If BPM systems are so perfectly aligned with process-oriented organizations, then why aren't all businesses using them? Why are many organizations that tried BPM getting less than the expected results? Before answering these questions, we need to digress a little and review exactly what a BPM-based application does.

At the core of any BPM application is a definition of the process. This definition supports execution, control, monitoring, auditing and documentation of the business process. The primary mechanism for this is through the definition of sequences of tasks or activities. The system delivers each task to the correct resource(s) in the correct sequence, along with any supporting documents or data. It records the actions of users as they work on those activities for monitoring and auditing purposes. It captures data entered during the process execution.

The earliest successful process applications involved high-volume, routine processes such as insurance claims processing or loan application processing. There is very little variation in the sequence of steps from one execution to the next, allowing fairly simple system implementation. An explicit goal of many of these was to reduce variation between instances. Many of these early applications had the process embedded in the core application, and didn't use an explicit process engine.

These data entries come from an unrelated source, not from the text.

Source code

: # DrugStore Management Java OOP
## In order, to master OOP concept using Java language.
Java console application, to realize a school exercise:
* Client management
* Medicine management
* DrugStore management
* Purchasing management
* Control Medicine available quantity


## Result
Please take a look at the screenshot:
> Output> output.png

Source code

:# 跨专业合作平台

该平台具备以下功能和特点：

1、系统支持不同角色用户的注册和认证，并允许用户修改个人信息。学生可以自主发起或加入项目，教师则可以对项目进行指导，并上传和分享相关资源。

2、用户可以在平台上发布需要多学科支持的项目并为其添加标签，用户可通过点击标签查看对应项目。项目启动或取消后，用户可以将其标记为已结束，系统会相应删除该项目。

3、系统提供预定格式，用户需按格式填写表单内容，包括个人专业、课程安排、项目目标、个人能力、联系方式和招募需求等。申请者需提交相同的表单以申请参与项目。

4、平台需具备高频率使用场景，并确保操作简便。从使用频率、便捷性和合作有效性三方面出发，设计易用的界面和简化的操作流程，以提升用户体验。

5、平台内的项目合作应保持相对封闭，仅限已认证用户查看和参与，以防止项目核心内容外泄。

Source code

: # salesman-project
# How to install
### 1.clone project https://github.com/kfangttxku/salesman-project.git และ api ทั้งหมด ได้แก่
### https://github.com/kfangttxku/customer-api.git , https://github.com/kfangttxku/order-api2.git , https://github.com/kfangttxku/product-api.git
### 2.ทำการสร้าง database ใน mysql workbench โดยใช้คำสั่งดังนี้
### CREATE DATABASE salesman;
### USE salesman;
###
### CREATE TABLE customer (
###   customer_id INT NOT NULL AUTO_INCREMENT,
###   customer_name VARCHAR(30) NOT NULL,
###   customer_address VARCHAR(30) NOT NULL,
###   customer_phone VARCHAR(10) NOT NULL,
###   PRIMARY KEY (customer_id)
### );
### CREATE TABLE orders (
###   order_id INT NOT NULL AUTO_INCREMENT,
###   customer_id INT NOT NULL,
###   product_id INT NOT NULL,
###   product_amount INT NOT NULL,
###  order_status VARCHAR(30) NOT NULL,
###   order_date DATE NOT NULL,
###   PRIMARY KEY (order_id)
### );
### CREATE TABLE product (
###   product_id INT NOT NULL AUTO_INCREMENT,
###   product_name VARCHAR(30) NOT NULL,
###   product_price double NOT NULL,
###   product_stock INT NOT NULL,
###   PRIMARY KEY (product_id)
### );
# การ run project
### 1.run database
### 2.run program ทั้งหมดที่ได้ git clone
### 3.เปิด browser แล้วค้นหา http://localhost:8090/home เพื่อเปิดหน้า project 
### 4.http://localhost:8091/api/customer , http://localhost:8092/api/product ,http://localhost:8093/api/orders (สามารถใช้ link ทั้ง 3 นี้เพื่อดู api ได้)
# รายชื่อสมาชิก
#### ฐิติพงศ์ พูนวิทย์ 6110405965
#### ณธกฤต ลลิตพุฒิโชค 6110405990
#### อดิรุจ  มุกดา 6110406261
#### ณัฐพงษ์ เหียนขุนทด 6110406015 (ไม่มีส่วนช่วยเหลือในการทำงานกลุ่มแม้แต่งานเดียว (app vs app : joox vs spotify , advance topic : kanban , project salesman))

In the 1990s, general purpose workflow engines appeared on the market as platforms for building any process-based application. Companies in many different industries began applying these to many different problems with varying degrees of success. One major obstacle in applying these to more complex problems is accounting for all of the possible variations which need to be allowed for the process to be successful. Adding all of the conditions and branching into the process definitions made them difficult to develop, understand or maintain. Businesses found it difficult to trust them due to the complexity. For some processes it was simply impossible to model all necessary variations.